I sometimes reflect on my life thus far as if it were a single event playing out across a spectrum of time. That viewpoint allows me to contemplate the experience from an unusual perspective; as if I were watching it take place on a graph, with the X axis showing time and the Y axis emotion. If I were better-equipped to present the examination in the form of a graph, I would draw it; a graph might better illustrate my thoughts than my words will do.
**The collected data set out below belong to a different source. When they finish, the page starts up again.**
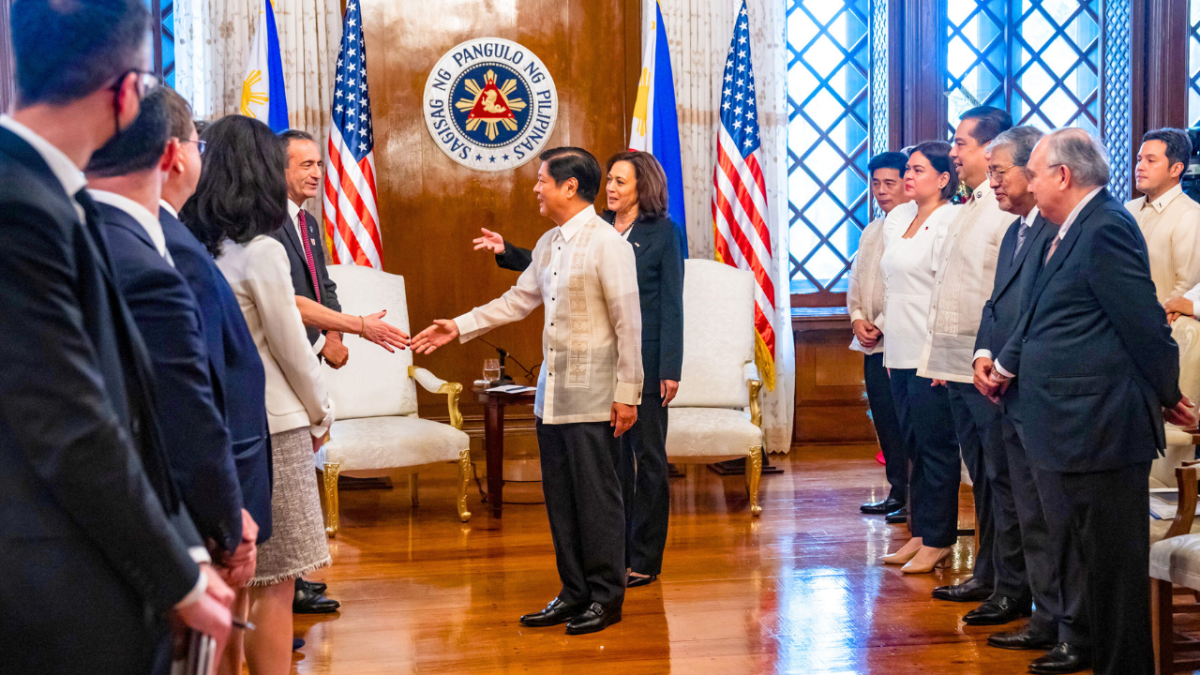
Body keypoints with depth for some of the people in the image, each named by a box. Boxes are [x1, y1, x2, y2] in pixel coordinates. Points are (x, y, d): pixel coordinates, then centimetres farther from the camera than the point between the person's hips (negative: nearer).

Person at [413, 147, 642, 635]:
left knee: (596, 498, -1)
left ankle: (606, 599, 10)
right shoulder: (549, 243, 13)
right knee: (560, 499, 11)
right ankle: (574, 594, 21)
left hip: (592, 397, -8)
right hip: (552, 393, 8)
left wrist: (627, 393, -14)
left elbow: (628, 323, -13)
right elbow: (519, 300, 22)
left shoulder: (607, 243, -11)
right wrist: (459, 327, 17)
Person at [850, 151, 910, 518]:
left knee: (907, 422, -5)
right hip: (873, 344, 8)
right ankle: (898, 491, 20)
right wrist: (858, 319, 3)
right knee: (885, 421, 11)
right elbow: (856, 282, 20)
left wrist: (883, 325, -16)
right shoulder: (871, 231, 18)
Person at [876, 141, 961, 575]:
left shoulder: (950, 222, -11)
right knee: (914, 445, 13)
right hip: (900, 351, 8)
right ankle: (920, 533, 20)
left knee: (936, 445, -2)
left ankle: (938, 541, 6)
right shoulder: (897, 219, 14)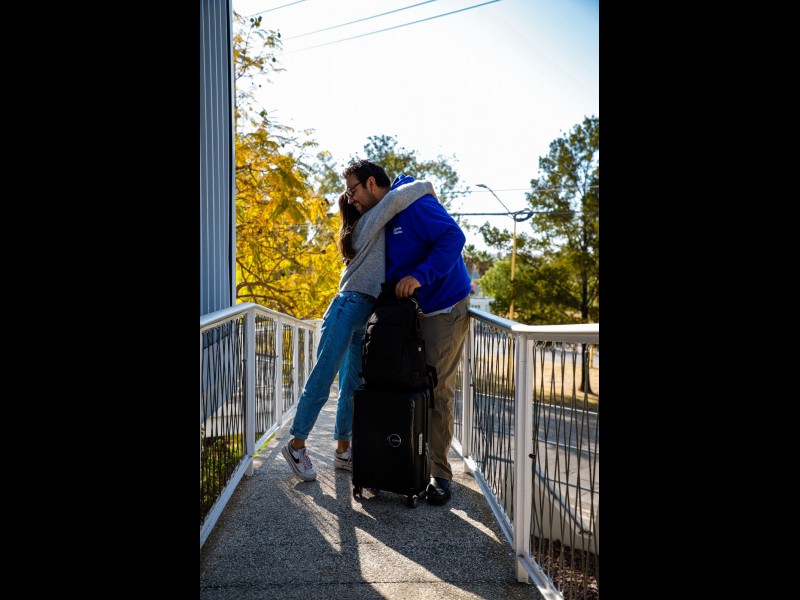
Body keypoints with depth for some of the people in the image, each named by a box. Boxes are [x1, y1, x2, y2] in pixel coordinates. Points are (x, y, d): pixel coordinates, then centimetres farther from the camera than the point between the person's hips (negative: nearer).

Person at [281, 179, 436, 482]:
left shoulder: (376, 231, 25)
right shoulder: (368, 223, -1)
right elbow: (394, 199, -18)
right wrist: (426, 187, -3)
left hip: (363, 319, 9)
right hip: (347, 309, -9)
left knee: (352, 386, 8)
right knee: (321, 381, -5)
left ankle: (343, 450, 16)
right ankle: (296, 445, 5)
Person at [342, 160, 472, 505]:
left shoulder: (412, 203, -16)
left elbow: (453, 237, -25)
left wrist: (420, 276, -31)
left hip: (445, 309, -9)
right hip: (409, 311, 9)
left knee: (438, 391, -5)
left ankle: (439, 474, 7)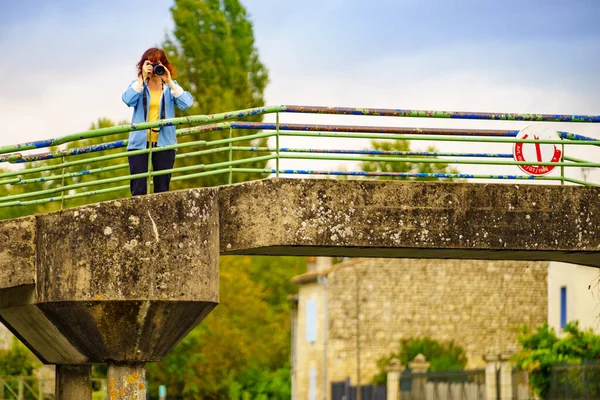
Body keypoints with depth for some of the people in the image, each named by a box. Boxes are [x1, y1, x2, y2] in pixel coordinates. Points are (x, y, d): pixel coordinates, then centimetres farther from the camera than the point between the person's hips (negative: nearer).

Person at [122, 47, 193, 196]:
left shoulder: (170, 87, 10)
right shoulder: (138, 85, 8)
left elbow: (186, 103, -8)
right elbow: (128, 100, -13)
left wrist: (169, 82, -11)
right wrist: (142, 78, -13)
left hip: (164, 144, 1)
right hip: (139, 144, -1)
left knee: (162, 189, 1)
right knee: (138, 189, -6)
When I view the graph in my head, close-up, I see a line marked by a series of sharp, jagged upward bursts followed by precipitous declines into deeply negative territory. Seen in expanded form, as if viewed from a distance, the line is relatively smooth; a gently rolling pattern on an oscilloscope. Close up, though, the line is more like the EKG of a patient suffering from an extreme incidence of left ventricular hypertrophy. These views are similes of me. More serene, calmer, and more pleasing to the eye from a distance; frantic, frenetic, and unsettling in close proximity.
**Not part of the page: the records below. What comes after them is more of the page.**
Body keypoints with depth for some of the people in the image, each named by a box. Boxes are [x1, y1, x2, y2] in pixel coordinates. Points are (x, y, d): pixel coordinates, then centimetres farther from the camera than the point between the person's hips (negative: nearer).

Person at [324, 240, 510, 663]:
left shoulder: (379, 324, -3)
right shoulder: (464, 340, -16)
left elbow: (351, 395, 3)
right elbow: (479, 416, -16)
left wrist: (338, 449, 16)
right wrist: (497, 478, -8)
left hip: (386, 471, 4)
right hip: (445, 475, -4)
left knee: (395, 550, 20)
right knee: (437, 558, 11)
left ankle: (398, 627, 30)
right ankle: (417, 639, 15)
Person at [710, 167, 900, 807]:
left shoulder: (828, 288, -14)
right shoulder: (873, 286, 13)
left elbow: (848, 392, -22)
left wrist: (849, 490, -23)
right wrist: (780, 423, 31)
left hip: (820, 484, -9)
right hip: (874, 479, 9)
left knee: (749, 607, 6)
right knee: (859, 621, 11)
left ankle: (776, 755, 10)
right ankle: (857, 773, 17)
We cause our own loneliness, sometimes. Loneliness is symptomatic of a lack of emotional and perhaps even physical intimacy. And a lack of intimacy is symptomatic of a lack of…something. I don’t quite know. But I can see when I look at the X and Y axes of that chart that something periodically goes missing. I think that missing element may be a willingness to reveal both weaknesses and needs or desires; that unwillingness to open up is a response to a fear of unfavorable evaluation or mockery or some other form of judgmental assessment. Fear. That’s the root of loneliness, isn’t it? Fear of outright rejection or, from another angle, fear of being dismissed or rebuffed.
The raw ingredients of fear are worry, anticipation, and lack of control. So where does that leave us in the Times of Pestilence? I can almost laugh at the thought process that led to the creation of this post. But not quite. We are expected to voluntarily create empty spaces around us, spaces that discourage intimacy and encourage lone experiences. Lone. Solitary. Sole. Alone. Deserted. Secluded. Isolated. All those sharp, downward spikes on the Y axis. From the distance created by time, they may be just rolling patterns of the oscilloscope. Close-up, though, they suggest severe myocardial infarction.
Is that my life I’m looking at? Or is that the collective lives of all of humanity? They’re one in the same, aren’t they? They are, indeed, for all of us. We’re all lonely creatures, practicing loneliness in different ways.